The film, which opens with a photograph of Mostar before the war, with the lovely old bridge intact, commenced shooting only two months after the end of the fighting, in the summer of 1994. Filmmakers Mirjam Quinte and Pepe Danquart explore both sides of the city and talk to the people. They also cover the beginning of reconstruction, the building of a new bridge across the river under British supervision, the demolishing of the ruined buildings.

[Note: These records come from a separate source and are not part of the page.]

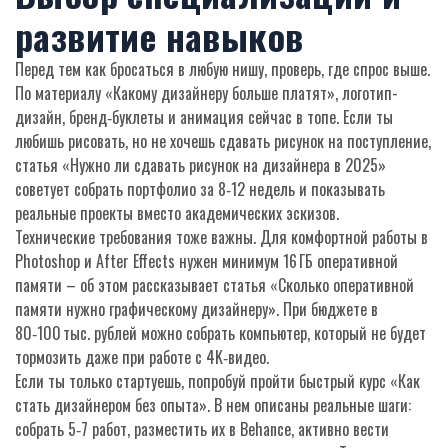
развитие навыков
Перед тем как бросаться в любую нишу, проверь, где спрос выше.
По материалу «Какому дизайнеру больше платят», логотип-
дизайн, бренд‑буклеты и анимация сейчас в топе. Если ты
любишь рисовать, но не хочешь сдавать рисунок на поступление,
статья «Нужно ли сдавать рисунок на дизайнера в 2025»
советует собрать портфолио за 8‑12 недель и показывать
реальные проекты вместо академических эскизов.
Технические требования тоже важны. Для комфортной работы в
Photoshop и After Effects нужен минимум 16 ГБ оперативной
памяти – об этом рассказывает статья «Сколько оперативной
памяти нужно графическому дизайнеру». При бюджете в
80‑100 тыс. рублей можно собрать компьютер, который не будет
тормозить даже при работе с 4K‑видео.
Если ты только стартуешь, попробуй пройти быстрый курс «Как
стать дизайнером без опыта». В нем описаны реальные шаги:
собрать 5‑7 работ, разместить их в Behance, активно вести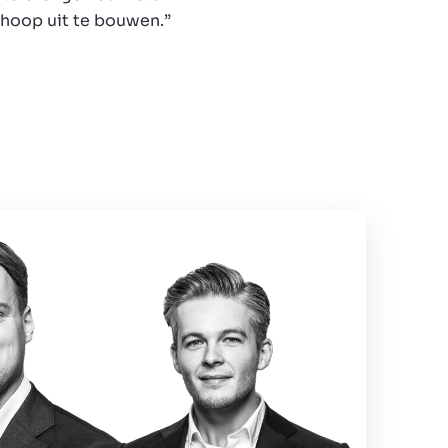
n hoop uit te bouwen.”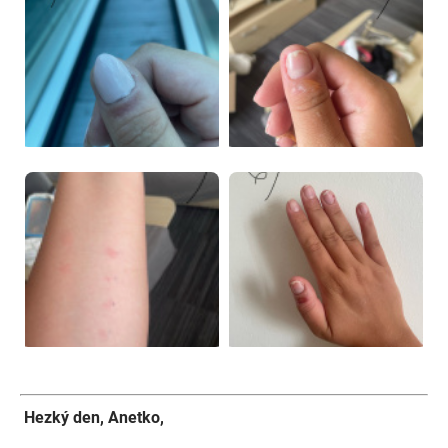
Hezký den, Anetko,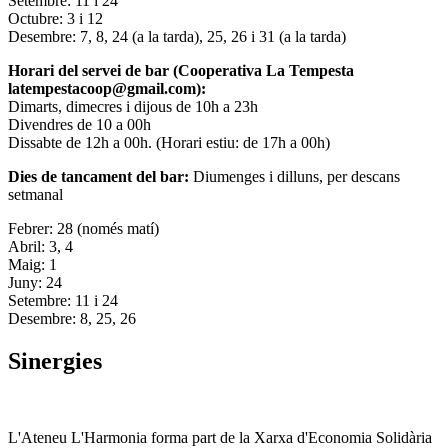
Setembre: 11 i 24
Octubre: 3 i 12
Desembre: 7, 8, 24 (a la tarda), 25, 26 i 31 (a la tarda)
Horari del servei de bar (Cooperativa La Tempesta
latempestacoop@gmail.com):
Dimarts, dimecres i dijous de 10h a 23h
Divendres de 10 a 00h
Dissabte de 12h a 00h. (Horari estiu: de 17h a 00h)
Dies de tancament del bar:
Diumenges i dilluns, per descans
setmanal
Febrer: 28 (només matí)
Abril: 3, 4
Maig: 1
Juny: 24
Setembre: 11 i 24
Desembre: 8, 25, 26
Sinergies
L'Ateneu L'Harmonia forma part de la Xarxa d'Economia Solidària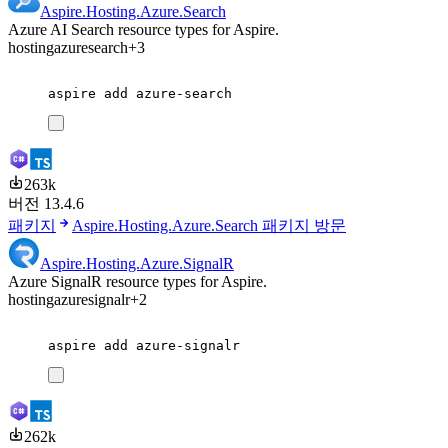
Aspire.Hosting.Azure.Search
Azure AI Search resource types for Aspire.
hosting
azure
search
+3
aspire
add
azure-search
263k
버전 13.4.6
패키지
Aspire.Hosting.Azure.Search 패키지 방문
Aspire.Hosting.Azure.SignalR
Azure SignalR resource types for Aspire.
hosting
azure
signalr
+2
aspire
add
azure-signalr
262k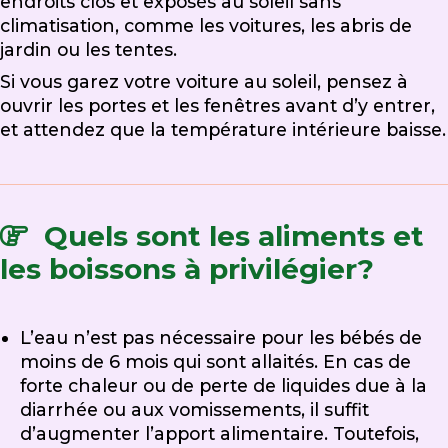
endroits clos et exposés au soleil sans
climatisation, comme les voitures, les abris de
jardin ou les tentes.
Si vous garez votre voiture au soleil, pensez à
ouvrir les portes et les fenêtres avant d’y entrer,
et attendez que la température intérieure baisse.
Quels sont les aliments et
les boissons à privilégier?
L’eau n’est pas nécessaire pour les bébés de
moins de 6 mois qui sont allaités. En cas de
forte chaleur ou de perte de liquides due à la
diarrhée ou aux vomissements, il suffit
d’augmenter l’apport alimentaire. Toutefois,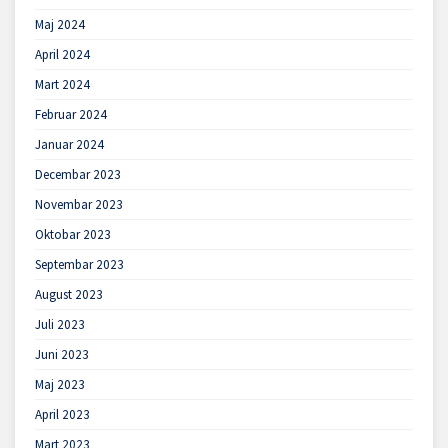
Maj 2024
April 2024
Mart 2024
Februar 2024
Januar 2024
Decembar 2023
Novembar 2023
Oktobar 2023
Septembar 2023
August 2023
Juli 2023
Juni 2023
Maj 2023
April 2023
Mart 2023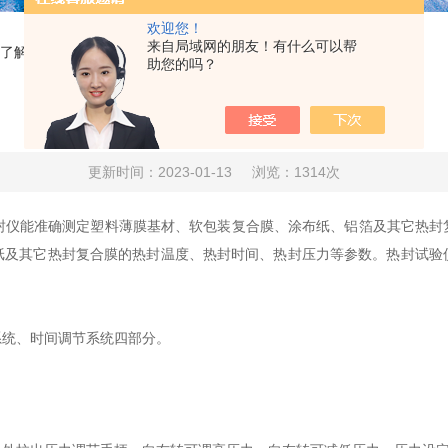
欢迎您！
来自局域网的朋友！有什么可以帮
了解吗？
助您的吗？
关于热封仪的系统构造您都了解吗？
更新时间：2023-01-13
浏览：1314次
热封仪能准确测定塑料薄膜基材、软包装复合膜、涂布纸、铝箔及其它热
纸及其它热封复合膜的热封温度、热封时间、热封压力等参数。热封试验
统、时间调节系统四部分。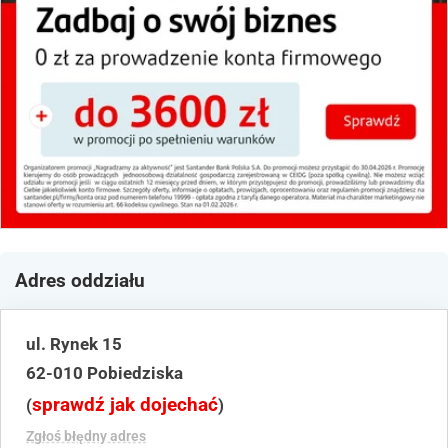
Adres oddziału
ul. Rynek 15
62-010 Pobiedziska
sprawdź jak dojechać
(
)
Zgłoś błędny adres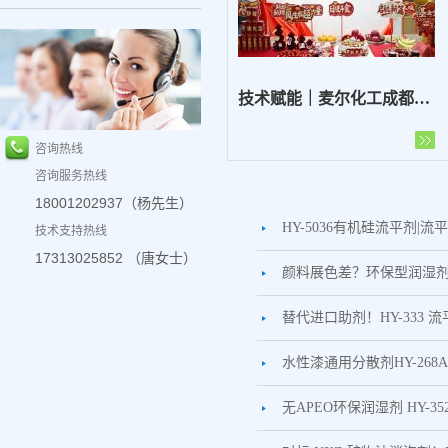
技术赋能｜麦尔化工成都研发创新平台全新亮相
咨询热线
咨询服务热线
18001202937（杨先生）
HY-5036有机硅流平剂
技术支持热线
17313025852 （唐女士）
颜料展色差？环保型润湿剂H
替代进口助剂！HY-333
水性漆通用分散剂HY-26
无APEO环保润湿剂 HY-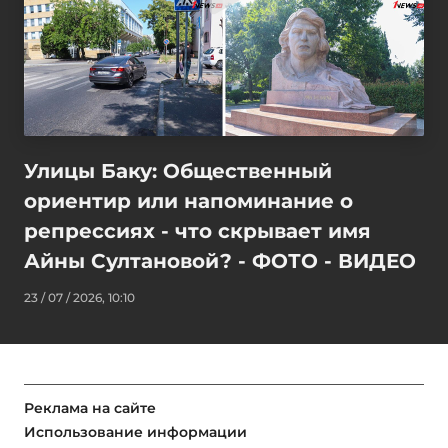
Улицы Баку: Общественный
ориентир или напоминание о
репрессиях - что скрывает имя
Айны Султановой? - ФОТО - ВИДЕО
23 / 07 / 2026, 10:10
Реклама на сайте
Использование информации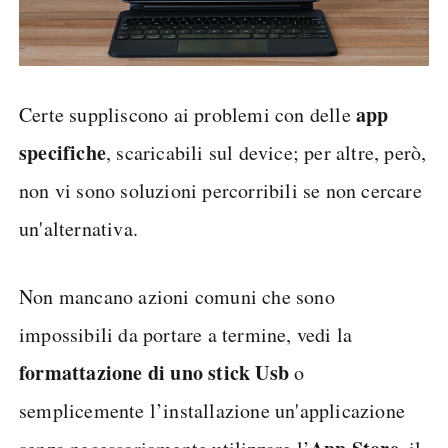
app
Certe suppliscono ai problemi con delle
specifiche
, scaricabili sul device; per altre, però,
non vi sono soluzioni percorribili se non cercare
un'alternativa.
Non mancano azioni comuni che sono
impossibili da portare a termine, vedi la
formattazione di uno stick Usb
o
semplicemente l’installazione un'applicazione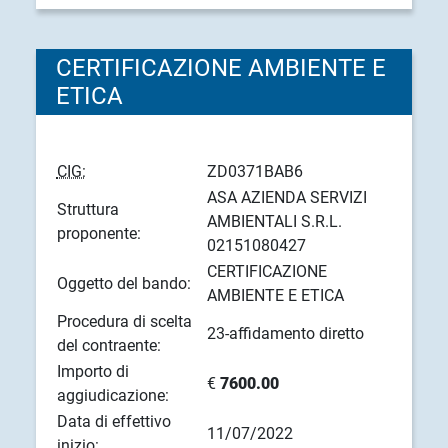
CERTIFICAZIONE AMBIENTE E
ETICA
CIG:
ZD0371BAB6
ASA AZIENDA SERVIZI
Struttura
AMBIENTALI S.R.L.
proponente:
02151080427
CERTIFICAZIONE
Oggetto del bando:
AMBIENTE E ETICA
Procedura di scelta
23-affidamento diretto
del contraente:
Importo di
€
7600.00
aggiudicazione:
Data di effettivo
11/07/2022
inizio: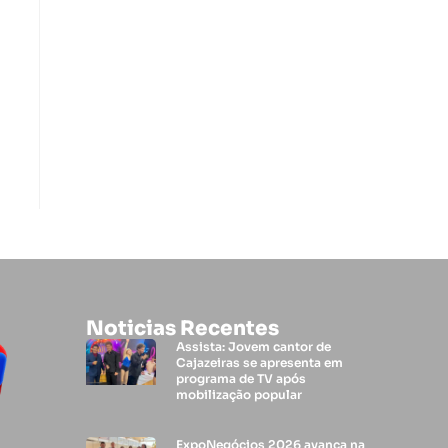
Noticias Recentes
Assista: Jovem cantor de
Cajazeiras se apresenta em
programa de TV após
mobilização popular
ExpoNegócios 2026 avança na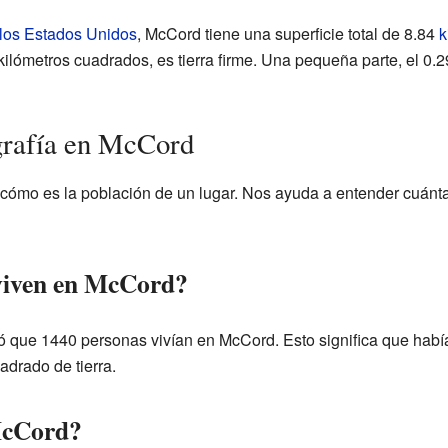
 los Estados Unidos
, McCord tiene una superficie total de 8.84
k
kilómetros cuadrados, es tierra firme. Una pequeña parte, el 0.
rafía en McCord
 cómo es la población de un lugar. Nos ayuda a entender cuánta
viven en McCord?
tró que 1440 personas vivían en McCord. Esto significa que ha
adrado de tierra.
McCord?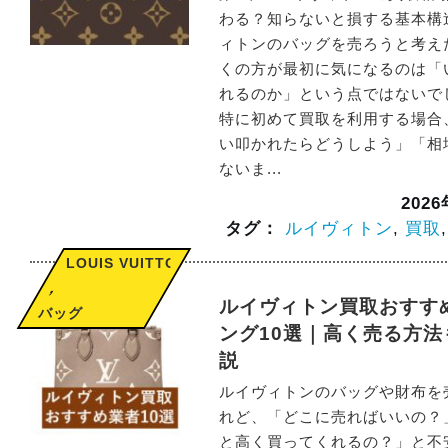
わる？知らないと損する基本構
ィトンのバッグを売ろうと考え
くの方が最初に気になるのは「
れるのか」という点ではないで
特に初めて買取を利用する場合
い叩かれたらどうしよう」「相
ないま...
202
タグ：
ルイヴィトン
,
買取
LOUIS VUITTON
,
ルイヴィトン買取おすす
バッグ
ング10選｜高く売る方法
説
ルイヴィトンのバッグや財布を
れど、「どこに売ればいいの？
と高く買ってくれるの？」と不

The eastern, Muslim part of Mostar always was less prosperous and more picturesque than the western part. This section of the city was almost destroyed. A woman picks over the remains of her possessions, including her beloved books; an elderly woman cares for her four orphaned grandsons; a woman nurses a baby, her grandson, noting that she is Muslim, her husband is Serb and her daughter’s husband is Croatian. Many of the people who talk to the camera still appear dazed, and one young man obviously has been seriously affected mentally by his fearful experiences.
Meanwhile, on the west side of the river, the Croats are living in apparent prosperity. Little damage was done to this part of town, shops and cafes are open, people wander in the streets — all in complete contrast to the devastation on the other side. In a cafe, one man interviewed indicates his scorn and hatred toward his battered Muslim neighbors.
“Mission” is an evocative work of some distinction, which without overtly taking sides, presents a humanitarian view of the aftermath of the crippling conflict.
It’s technically impressive in every department.